This one's gonna be a quickie
So, I'm out with my brother last night
we hit up a couple of spots
during the last one I break away because I'm more hungry for food than booze
I hadn't eaten all day
so I sneak out while they're still in the club
I go and get me some street pizza
I walk around 6th street and lean against a wall eating my pizza
then I hear what sounds like someone dragging a cinder block against the pavement
but it's actually the voice of a woman sitting in a little window next to a bar
she says, "how come you ain't got no beads"
then I realize it's fat Tuesday and see that everyone is wearing beads
so I get off the wall and face her
she looks like she's made out of leather
she's holding a beer and is surrounded by beads that she's selling
so it's a booth not unlike a fireworks stand but instead she's selling beads
I look at her wares and say, "well I guess my luck just picked up."
and she did that laugh that was more of a cough and held up a fist full of beads and said, "5 dollars"
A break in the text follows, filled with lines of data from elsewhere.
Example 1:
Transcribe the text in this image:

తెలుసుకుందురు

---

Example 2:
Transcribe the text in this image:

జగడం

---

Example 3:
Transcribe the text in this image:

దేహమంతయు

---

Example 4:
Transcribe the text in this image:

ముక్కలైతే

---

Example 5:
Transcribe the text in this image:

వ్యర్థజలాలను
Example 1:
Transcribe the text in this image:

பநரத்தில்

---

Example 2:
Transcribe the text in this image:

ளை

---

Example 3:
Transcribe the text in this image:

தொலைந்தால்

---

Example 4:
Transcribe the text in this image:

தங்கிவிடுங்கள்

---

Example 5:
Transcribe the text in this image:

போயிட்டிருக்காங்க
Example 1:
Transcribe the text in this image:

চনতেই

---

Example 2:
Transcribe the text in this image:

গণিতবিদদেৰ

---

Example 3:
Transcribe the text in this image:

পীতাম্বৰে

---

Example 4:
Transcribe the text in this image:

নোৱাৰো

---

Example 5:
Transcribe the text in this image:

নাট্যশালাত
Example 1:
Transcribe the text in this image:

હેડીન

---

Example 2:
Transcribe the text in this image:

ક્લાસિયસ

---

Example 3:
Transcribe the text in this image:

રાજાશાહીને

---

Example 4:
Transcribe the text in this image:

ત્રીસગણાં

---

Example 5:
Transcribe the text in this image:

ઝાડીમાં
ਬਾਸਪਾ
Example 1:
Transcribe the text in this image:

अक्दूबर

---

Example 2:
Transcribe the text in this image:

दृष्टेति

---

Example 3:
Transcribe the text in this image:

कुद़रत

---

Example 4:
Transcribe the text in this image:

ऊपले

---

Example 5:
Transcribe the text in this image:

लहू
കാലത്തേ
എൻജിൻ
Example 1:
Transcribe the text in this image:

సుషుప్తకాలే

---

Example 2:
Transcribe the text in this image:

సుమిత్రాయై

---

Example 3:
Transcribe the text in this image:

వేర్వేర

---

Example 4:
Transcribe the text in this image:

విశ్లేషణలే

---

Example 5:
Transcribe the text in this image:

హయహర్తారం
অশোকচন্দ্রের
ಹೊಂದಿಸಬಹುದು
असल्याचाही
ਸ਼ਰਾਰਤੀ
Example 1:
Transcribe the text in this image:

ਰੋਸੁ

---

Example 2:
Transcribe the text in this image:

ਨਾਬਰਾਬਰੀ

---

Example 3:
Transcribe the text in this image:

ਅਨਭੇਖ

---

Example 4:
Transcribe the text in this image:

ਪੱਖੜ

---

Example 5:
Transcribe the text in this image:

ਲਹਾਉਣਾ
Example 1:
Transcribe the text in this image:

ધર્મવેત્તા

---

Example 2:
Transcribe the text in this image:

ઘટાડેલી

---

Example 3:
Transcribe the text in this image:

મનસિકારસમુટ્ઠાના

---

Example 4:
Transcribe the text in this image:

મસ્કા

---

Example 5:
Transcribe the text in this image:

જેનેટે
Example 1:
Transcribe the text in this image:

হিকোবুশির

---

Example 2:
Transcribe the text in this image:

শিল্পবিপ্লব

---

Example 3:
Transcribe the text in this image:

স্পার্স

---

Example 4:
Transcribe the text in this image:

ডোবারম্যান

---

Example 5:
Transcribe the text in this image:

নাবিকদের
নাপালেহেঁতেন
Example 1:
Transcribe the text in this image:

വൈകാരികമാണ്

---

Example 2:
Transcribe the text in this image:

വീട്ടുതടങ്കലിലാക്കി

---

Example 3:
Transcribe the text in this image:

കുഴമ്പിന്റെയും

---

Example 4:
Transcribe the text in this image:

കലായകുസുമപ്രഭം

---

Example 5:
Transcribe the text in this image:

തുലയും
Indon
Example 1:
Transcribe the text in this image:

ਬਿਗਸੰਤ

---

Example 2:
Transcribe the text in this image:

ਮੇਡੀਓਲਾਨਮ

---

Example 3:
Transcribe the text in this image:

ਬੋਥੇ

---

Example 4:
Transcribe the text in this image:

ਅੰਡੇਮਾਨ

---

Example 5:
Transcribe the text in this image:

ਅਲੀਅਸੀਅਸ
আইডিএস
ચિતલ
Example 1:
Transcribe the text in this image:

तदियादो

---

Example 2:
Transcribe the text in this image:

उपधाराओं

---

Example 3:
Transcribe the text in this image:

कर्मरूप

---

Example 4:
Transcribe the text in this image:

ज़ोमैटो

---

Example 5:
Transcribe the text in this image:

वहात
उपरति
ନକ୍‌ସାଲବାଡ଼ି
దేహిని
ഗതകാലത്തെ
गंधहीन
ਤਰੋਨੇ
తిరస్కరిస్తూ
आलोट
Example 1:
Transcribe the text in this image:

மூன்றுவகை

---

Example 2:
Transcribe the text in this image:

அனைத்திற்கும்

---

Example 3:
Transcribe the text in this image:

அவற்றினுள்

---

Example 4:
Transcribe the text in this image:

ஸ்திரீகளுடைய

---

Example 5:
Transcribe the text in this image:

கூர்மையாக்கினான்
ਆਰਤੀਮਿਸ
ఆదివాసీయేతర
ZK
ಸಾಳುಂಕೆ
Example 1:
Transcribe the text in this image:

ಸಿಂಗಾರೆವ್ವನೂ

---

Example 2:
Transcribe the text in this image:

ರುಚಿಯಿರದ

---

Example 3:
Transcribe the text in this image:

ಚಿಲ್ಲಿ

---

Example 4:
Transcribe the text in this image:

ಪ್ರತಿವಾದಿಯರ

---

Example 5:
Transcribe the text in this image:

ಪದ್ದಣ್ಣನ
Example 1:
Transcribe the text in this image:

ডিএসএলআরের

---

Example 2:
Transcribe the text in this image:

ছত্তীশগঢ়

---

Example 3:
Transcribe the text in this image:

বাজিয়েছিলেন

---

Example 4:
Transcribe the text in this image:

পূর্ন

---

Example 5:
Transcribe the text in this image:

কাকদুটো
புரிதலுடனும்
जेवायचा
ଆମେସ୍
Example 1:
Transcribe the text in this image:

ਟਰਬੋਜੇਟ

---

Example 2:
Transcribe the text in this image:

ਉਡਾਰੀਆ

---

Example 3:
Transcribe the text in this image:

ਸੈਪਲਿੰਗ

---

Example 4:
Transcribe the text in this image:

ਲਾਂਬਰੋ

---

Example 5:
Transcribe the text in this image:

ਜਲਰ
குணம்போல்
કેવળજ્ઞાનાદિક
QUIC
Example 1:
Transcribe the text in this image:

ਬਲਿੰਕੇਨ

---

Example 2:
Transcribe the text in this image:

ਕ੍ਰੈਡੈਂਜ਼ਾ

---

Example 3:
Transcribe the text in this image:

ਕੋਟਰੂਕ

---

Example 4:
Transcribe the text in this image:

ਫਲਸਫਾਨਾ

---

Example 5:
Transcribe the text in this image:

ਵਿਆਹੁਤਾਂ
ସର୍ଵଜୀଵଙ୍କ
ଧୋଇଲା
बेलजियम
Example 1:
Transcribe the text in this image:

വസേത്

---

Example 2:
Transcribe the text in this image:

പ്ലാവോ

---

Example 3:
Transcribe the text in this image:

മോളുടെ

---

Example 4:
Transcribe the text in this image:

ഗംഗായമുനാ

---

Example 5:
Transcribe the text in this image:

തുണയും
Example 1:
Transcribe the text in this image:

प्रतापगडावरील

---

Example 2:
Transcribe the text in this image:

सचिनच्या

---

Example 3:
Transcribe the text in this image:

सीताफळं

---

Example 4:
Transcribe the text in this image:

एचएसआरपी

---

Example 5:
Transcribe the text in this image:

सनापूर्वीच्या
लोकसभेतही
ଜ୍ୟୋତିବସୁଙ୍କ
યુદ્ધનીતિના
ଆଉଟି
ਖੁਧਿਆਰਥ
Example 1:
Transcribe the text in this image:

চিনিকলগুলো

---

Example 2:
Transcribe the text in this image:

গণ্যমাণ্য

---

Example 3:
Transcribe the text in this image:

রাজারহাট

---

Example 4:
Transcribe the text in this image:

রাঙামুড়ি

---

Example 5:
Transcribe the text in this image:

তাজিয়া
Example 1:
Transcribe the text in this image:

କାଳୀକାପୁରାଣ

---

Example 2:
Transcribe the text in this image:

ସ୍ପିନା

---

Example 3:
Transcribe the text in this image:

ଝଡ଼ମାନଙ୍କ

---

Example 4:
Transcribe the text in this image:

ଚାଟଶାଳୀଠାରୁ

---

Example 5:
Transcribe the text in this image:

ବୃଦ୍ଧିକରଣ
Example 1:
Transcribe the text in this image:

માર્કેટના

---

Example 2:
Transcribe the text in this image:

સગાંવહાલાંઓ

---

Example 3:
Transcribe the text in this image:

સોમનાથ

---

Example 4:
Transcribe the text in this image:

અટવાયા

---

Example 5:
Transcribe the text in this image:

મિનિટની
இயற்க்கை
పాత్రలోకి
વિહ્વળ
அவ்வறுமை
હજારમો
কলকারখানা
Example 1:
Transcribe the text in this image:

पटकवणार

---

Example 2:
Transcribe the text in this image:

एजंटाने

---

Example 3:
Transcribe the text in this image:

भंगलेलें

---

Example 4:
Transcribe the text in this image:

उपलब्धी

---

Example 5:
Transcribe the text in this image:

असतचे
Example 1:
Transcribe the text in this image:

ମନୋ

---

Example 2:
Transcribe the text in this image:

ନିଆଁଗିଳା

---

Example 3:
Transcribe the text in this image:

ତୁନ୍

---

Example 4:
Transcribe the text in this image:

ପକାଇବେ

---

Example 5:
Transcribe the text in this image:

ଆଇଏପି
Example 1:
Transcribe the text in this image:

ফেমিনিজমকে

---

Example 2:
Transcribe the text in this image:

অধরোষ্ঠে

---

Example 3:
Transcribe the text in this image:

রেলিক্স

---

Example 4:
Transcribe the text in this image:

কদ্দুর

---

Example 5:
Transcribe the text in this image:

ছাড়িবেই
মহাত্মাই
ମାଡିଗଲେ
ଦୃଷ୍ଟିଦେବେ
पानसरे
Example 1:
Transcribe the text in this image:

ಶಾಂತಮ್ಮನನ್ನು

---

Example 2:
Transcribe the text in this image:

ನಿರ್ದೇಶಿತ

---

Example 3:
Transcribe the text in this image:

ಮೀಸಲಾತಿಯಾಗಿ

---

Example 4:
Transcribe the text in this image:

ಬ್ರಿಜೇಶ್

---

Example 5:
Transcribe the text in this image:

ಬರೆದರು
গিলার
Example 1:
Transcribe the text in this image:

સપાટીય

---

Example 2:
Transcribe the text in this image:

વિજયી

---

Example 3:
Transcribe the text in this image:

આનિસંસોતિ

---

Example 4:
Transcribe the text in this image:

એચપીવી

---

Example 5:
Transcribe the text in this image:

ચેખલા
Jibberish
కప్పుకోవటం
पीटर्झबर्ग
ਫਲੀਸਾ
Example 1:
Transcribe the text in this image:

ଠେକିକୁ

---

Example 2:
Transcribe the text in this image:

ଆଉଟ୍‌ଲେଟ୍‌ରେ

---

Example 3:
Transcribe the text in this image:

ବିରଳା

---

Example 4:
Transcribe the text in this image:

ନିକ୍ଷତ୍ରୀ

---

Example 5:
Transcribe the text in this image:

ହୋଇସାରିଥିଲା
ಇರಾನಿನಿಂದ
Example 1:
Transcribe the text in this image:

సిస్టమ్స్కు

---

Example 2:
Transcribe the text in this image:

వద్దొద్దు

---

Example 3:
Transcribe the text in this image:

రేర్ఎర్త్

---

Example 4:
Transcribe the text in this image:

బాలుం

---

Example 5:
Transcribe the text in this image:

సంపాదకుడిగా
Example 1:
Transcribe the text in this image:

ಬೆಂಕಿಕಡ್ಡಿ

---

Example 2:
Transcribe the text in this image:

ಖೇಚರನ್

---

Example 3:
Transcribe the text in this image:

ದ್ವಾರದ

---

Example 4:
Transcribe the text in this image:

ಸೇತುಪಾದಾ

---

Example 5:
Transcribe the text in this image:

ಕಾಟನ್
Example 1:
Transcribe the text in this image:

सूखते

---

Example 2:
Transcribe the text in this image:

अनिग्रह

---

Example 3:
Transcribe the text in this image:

it's at this time that her co-worker Harley Davidson came around the corner to see what's up
somehow I took a mental picture and it actually manifested into a real one
so here is the macho Harley Davidson and the elusive Marlboro Man the Woman:
So, I'm out with my brother last night
we hit up a couple of spots
during the last one I break away because I'm more hungry for food than booze
I hadn't eaten all day
so I sneak out while they're still in the club
I go and get me some street pizza
I walk around 6th street and lean against a wall eating my pizza
then I hear what sounds like someone dragging a cinder block against the pavement
but it's actually the voice of a woman sitting in a little window next to a bar
she says, "how come you ain't got no beads"
then I realize it's fat Tuesday and see that everyone is wearing beads
so I get off the wall and face her
she looks like she's made out of leather
she's holding a beer and is surrounded by beads that she's selling
so it's a booth not unlike a fireworks stand but instead she's selling beads
I look at her wares and say, "well I guess my luck just picked up."
and she did that laugh that was more of a cough and held up a fist full of beads and said, "5 dollars"
it's at this time that her co-worker Harley Davidson came around the corner to see what's up
somehow I took a mental picture and it actually manifested into a real one
so here is the macho Harley Davidson and the elusive Marlboro Man the Woman:
this is best movie of all time believe it or not but people still love this movie and they love it more than anything. Harley Davidson Leather Jacket
ReplyDeleteIt is a classic, and the jacket exists in real life apparently. Thanks for the comment, shine on!